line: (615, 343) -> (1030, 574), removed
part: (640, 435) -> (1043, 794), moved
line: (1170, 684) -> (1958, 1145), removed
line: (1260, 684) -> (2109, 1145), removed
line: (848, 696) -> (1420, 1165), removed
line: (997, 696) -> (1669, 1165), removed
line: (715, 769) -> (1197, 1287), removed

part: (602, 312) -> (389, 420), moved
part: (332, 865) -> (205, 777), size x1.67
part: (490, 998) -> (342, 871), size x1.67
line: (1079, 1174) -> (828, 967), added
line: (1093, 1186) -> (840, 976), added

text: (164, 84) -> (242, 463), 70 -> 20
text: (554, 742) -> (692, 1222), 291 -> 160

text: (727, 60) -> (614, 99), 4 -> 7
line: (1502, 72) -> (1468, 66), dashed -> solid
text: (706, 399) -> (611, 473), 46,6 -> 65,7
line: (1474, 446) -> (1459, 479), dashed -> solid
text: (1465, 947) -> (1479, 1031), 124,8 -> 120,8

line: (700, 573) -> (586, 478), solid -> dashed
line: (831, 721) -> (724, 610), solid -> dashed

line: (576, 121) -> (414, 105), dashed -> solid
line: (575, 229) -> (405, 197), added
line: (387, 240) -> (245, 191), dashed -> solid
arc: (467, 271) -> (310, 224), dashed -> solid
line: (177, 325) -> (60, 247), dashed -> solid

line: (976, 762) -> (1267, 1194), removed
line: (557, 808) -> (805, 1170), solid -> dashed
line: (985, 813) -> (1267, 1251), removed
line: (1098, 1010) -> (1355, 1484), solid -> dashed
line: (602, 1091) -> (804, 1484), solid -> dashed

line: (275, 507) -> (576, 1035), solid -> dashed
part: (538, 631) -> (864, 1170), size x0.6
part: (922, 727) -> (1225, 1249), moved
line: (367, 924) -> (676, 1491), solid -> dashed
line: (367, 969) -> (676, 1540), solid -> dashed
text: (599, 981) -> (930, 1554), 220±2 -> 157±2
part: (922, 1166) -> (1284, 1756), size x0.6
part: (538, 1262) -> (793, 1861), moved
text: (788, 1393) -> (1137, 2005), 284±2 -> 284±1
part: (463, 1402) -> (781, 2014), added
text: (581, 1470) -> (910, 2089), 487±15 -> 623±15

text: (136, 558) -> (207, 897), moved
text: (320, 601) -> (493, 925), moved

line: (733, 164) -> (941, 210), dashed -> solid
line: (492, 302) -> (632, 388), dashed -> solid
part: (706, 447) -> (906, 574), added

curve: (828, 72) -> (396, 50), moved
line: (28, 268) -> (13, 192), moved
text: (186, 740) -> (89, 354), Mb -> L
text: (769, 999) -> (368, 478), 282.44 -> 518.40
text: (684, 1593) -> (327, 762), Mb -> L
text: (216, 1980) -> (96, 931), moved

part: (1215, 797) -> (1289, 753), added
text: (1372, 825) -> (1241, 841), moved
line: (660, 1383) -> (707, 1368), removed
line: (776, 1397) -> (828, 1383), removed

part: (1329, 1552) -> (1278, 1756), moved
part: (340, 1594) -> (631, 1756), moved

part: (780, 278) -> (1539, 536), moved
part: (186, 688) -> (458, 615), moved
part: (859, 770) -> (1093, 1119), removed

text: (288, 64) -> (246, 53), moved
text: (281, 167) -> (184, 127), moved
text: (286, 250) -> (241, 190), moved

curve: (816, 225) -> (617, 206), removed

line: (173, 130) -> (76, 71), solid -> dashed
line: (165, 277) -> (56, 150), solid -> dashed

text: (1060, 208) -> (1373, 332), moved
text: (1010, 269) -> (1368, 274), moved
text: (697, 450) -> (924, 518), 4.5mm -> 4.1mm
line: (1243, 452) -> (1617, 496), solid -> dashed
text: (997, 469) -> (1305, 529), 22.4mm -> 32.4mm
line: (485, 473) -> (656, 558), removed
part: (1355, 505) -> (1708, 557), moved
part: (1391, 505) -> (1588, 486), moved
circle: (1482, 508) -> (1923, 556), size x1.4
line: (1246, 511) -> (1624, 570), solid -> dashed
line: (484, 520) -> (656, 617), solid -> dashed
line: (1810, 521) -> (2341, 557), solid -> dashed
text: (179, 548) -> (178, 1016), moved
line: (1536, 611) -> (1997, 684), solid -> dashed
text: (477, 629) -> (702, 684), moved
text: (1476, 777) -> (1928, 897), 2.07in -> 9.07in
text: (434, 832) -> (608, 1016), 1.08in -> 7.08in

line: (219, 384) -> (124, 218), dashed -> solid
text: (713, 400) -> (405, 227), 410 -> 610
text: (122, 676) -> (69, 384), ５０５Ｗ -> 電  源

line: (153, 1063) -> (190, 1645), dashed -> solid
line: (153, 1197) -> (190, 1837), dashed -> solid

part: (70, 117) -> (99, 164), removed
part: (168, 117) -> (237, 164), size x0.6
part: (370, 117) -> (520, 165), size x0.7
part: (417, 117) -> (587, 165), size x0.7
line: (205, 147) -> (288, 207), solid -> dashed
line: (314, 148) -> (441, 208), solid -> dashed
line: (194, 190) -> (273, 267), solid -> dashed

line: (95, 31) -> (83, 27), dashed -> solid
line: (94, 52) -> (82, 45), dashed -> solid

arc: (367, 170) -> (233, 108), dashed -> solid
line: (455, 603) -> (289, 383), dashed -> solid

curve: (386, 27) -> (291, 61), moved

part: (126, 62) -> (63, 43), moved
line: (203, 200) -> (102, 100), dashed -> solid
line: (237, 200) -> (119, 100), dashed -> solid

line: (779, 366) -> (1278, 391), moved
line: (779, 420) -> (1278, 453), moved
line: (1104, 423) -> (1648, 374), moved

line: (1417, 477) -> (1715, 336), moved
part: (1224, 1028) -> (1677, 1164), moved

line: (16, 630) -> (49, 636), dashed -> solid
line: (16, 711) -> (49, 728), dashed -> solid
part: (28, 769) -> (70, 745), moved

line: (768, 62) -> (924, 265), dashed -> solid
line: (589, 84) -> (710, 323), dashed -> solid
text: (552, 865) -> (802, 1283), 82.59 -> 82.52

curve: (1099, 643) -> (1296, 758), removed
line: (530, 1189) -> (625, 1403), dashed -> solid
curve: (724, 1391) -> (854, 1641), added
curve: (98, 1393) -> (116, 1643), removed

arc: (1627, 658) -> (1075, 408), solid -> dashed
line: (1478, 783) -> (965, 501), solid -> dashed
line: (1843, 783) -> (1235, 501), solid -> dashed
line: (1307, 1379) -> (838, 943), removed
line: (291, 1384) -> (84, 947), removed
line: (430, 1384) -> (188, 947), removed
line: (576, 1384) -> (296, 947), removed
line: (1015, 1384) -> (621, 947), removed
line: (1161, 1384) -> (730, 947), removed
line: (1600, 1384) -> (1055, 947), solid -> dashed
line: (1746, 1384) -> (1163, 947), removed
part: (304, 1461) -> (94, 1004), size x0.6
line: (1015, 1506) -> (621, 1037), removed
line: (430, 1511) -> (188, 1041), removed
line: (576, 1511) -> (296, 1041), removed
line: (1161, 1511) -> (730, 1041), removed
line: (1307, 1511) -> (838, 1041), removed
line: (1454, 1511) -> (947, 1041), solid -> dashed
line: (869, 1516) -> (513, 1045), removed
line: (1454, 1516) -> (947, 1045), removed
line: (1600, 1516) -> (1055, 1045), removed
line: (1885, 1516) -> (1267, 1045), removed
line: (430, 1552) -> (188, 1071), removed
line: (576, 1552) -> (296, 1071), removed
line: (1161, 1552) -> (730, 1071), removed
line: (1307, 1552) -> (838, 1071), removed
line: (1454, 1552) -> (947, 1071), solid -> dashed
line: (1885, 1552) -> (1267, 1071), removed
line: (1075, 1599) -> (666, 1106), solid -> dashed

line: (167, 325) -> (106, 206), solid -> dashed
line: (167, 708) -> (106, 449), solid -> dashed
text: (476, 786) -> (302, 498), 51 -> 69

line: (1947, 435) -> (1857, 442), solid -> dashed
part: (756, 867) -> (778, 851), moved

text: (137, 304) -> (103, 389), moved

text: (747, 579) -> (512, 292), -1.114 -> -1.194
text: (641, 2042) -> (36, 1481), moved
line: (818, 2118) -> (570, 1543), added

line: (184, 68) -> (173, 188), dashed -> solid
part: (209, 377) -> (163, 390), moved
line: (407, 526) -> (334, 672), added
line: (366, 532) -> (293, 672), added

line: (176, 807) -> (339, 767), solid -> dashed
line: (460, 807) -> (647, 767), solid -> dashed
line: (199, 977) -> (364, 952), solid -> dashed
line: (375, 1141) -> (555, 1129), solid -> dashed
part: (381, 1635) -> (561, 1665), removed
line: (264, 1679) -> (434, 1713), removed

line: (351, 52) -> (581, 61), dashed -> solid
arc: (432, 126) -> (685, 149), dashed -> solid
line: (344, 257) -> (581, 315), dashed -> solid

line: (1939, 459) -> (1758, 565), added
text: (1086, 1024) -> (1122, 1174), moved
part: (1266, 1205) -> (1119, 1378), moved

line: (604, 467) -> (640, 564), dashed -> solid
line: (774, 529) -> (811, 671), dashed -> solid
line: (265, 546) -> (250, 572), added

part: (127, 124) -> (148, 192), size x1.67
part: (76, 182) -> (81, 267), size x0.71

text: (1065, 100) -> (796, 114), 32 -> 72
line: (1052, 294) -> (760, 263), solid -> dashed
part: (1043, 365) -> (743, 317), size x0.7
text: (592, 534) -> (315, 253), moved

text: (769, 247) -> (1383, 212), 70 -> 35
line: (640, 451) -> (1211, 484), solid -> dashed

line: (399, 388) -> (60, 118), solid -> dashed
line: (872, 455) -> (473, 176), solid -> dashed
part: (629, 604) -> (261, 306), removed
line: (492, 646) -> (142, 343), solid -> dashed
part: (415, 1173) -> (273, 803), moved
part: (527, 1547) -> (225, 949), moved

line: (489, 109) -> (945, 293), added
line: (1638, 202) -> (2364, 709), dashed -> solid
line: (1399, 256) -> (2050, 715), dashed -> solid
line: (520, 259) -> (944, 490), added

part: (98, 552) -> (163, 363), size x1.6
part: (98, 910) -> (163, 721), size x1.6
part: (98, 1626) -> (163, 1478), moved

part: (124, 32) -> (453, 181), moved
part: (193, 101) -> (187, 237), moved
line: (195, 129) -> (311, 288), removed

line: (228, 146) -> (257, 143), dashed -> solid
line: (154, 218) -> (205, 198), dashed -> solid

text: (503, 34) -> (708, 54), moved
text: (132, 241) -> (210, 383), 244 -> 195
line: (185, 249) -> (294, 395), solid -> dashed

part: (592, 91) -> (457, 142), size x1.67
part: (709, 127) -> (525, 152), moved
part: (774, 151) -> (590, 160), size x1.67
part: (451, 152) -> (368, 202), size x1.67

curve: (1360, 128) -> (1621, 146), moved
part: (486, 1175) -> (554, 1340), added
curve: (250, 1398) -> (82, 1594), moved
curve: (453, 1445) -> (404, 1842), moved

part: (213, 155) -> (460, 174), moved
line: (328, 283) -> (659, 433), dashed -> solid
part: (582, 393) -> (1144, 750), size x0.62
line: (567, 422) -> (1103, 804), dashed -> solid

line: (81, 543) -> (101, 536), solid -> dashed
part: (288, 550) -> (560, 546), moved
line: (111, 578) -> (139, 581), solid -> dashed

--

**PROBLEM DESCRIPTION**
In the entries above, the lines from the one bearing "line: (177, 325)" up to and including the one bearing "part: (922, 727) -> (1225, 1249), moved" should be transcribed exactly; no other line is wanted.

**RESULT OF THE EXERCISE**
line: (177, 325) -> (60, 247), dashed -> solid

line: (976, 762) -> (1267, 1194), removed
line: (557, 808) -> (805, 1170), solid -> dashed
line: (985, 813) -> (1267, 1251), removed
line: (1098, 1010) -> (1355, 1484), solid -> dashed
line: (602, 1091) -> (804, 1484), solid -> dashed

line: (275, 507) -> (576, 1035), solid -> dashed
part: (538, 631) -> (864, 1170), size x0.6
part: (922, 727) -> (1225, 1249), moved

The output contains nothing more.